Today I dread writing.
I’m 60% finished with this book, square in the saggy middle, and aside from a few tentpole scenes, I have no idea what comes next.
Years ago, when I was much more inexperienced with this feeling of dread, I would let the anxiety win. I would stop returning to the page. I would finish nothing.
Now I see it for what it is: a necessary but temporary discomfort on the way to having a finished draft.
Doesn’t mean I feel it less, or that the duration is shorter than before. Often not. Often it feels worse than it ever has. Often I toil for days or weeks before I finally break through.

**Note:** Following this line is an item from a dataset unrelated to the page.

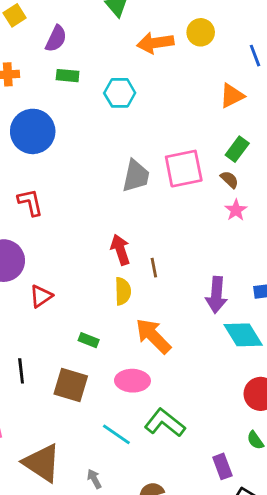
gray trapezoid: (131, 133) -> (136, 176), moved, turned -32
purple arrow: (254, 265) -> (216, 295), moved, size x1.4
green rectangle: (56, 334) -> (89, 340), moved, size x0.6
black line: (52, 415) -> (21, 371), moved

But I know now that if I keep working and sit with the discomfort long enough, there’s a finished book at the end of it all.
This process-this sitting with discomfort thing–is actually what made meditation and mindfulness make sense for me.
I’ve practiced meditation for years. Sometimes I find it helpful, but often I’m just going through the motions, meditating because I said I would meditate, but not really finding the flow.
Now I get it: it’s not about finding the flow, it’s about learning to sit with discomfort. Practicing sitting with discomfort, even.
Writing first drafts (this is the year of first drafts) is a whole lot of discomfort, in my experience. And I’m hoping that by learning how to sit with that discomfort, day after day, a little bit at a time, I’ll also get better and faster at drafting, and treat it with understanding and compassion rather than judgment and dread.